TASK DIRECTIONS → This exercise calls for retyping every line below exactly, with the images omitted.

(Collected data)
****
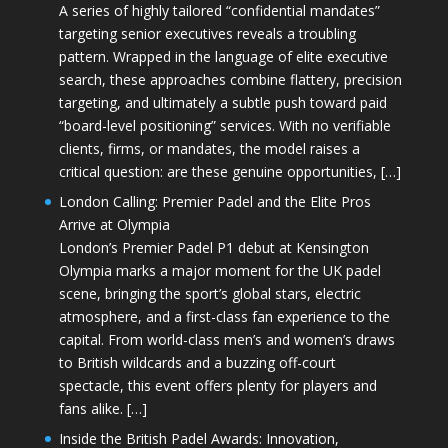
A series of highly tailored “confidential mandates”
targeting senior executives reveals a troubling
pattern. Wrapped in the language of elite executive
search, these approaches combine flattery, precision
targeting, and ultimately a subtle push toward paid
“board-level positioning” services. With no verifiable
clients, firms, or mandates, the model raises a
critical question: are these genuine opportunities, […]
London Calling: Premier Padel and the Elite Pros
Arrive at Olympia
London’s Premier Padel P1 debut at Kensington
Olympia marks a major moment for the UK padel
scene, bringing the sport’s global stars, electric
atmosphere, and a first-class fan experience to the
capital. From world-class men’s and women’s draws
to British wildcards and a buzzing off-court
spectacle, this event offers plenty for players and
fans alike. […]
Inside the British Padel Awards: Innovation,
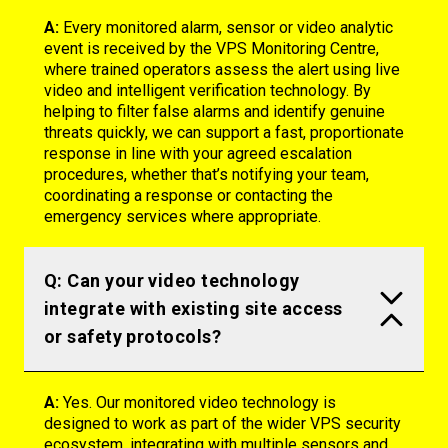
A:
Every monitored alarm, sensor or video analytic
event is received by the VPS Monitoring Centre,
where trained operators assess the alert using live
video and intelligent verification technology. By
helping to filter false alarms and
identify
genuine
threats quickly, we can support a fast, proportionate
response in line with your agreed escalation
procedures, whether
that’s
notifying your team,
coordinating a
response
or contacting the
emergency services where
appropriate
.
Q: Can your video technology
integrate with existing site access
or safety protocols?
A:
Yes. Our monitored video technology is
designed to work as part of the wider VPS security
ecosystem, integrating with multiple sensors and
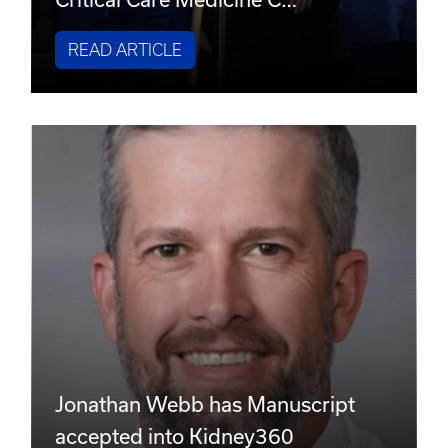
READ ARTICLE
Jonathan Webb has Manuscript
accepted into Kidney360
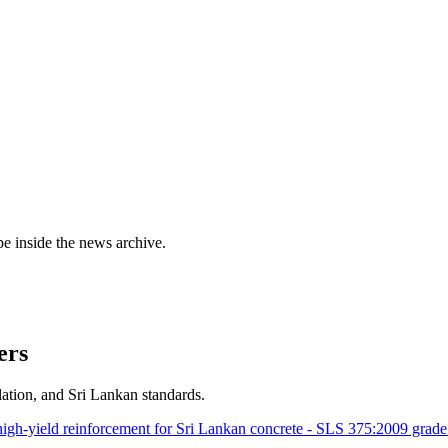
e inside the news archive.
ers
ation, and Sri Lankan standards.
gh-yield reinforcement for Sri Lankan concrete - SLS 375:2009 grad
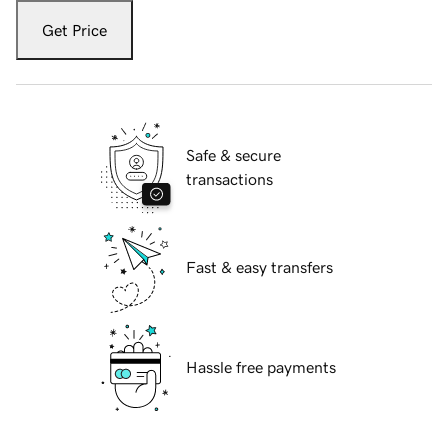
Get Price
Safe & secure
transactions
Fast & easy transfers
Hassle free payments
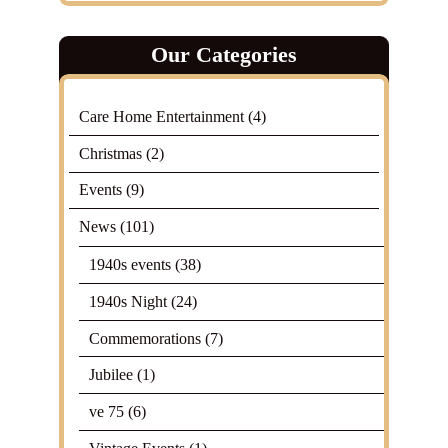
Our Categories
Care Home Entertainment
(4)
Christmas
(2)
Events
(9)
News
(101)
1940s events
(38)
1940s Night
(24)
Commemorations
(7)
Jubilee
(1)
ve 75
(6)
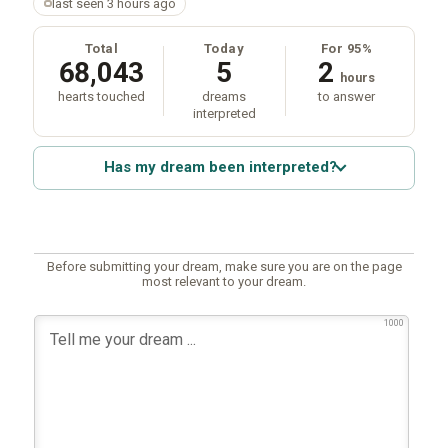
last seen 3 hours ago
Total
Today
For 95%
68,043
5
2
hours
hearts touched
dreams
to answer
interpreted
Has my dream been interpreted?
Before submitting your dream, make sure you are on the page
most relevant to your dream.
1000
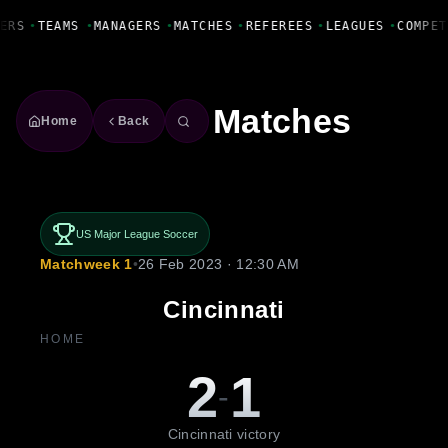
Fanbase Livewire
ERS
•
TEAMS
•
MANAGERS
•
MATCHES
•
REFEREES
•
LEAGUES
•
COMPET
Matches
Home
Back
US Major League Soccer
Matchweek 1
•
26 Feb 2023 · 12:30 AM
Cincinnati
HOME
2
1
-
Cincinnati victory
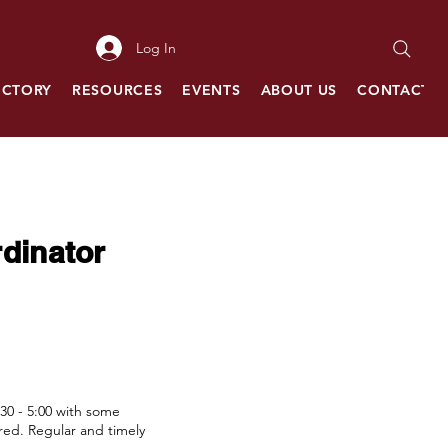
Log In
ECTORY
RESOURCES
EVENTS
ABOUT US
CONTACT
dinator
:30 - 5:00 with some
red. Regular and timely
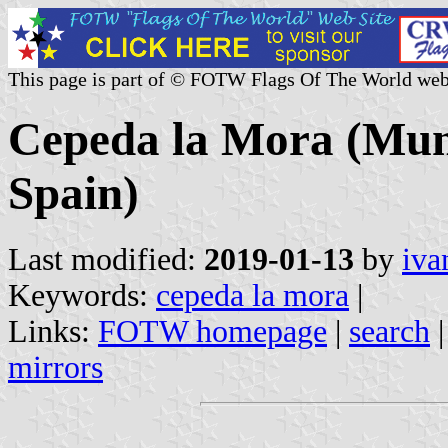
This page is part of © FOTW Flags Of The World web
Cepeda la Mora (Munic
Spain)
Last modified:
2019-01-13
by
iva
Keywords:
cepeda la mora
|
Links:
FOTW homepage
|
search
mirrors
****
ANSWER SPACE →
A series of highly tailored “confidential mandates”
targeting senior executives reveals a troubling
pattern. Wrapped in the language of elite executive
search, these approaches combine flattery, precision
targeting, and ultimately a subtle push toward paid
“board-level positioning” services. With no verifiable
clients, firms, or mandates, the model raises a
critical question: are these genuine opportunities, […]
London Calling: Premier Padel and the Elite Pros
Arrive at Olympia
London’s Premier Padel P1 debut at Kensington
Olympia marks a major moment for the UK padel
scene, bringing the sport’s global stars, electric
atmosphere, and a first-class fan experience to the
capital. From world-class men’s and women’s draws
to British wildcards and a buzzing off-court
spectacle, this event offers plenty for players and
fans alike. […]
Inside the British Padel Awards: Innovation,
A:
Every monitored alarm, sensor or video analytic
event is received by the VPS Monitoring Centre,
where trained operators assess the alert using live
video and intelligent verification technology. By
helping to filter false alarms and
identify
genuine
threats quickly, we can support a fast, proportionate
response in line with your agreed escalation
procedures, whether
that’s
notifying your team,
coordinating a
response
or contacting the
emergency services where
appropriate
.
Q: Can your video technology
integrate with existing site access
or safety protocols?
A:
Yes. Our monitored video technology is
designed to work as part of the wider VPS security
ecosystem, integrating with multiple sensors and
READ ARTICLE
Jonathan Webb has Manuscript
accepted into Kidney360
e inside the news archive.
ers
ation, and Sri Lankan standards.
gh-yield reinforcement for Sri Lankan concrete - SLS 375:2009 grad
Get Price
Safe & secure
transactions
Fast & easy transfers
Hassle free payments
Our Categories
Care Home Entertainment
(4)
Christmas
(2)
Events
(9)
News
(101)
1940s events
(38)
1940s Night
(24)
Commemorations
(7)
Jubilee
(1)
ve 75
(6)
last seen 3 hours ago
Total
Today
For 95%
68,043
5
2
hours
hearts touched
dreams
to answer
interpreted
Has my dream been interpreted?
Before submitting your dream, make sure you are on the page
most relevant to your dream.
1000
Fanbase Livewire
ERS
•
TEAMS
•
MANAGERS
•
MATCHES
•
REFEREES
•
LEAGUES
•
COMPET
Matches
Home
Back
US Major League Soccer
Matchweek 1
•
26 Feb 2023 · 12:30 AM
Cincinnati
HOME
2
1
-
Cincinnati victory
Log In
ECTORY
RESOURCES
EVENTS
ABOUT US
CONTACT
dinator
:30 - 5:00 with some
red. Regular and timely
This page is part of © FOTW Flags Of The World web
Cepeda la Mora (Munic
Spain)
Last modified:
2019-01-13
by
iva
Keywords:
cepeda la mora
|
Links:
FOTW homepage
|
search
mirrors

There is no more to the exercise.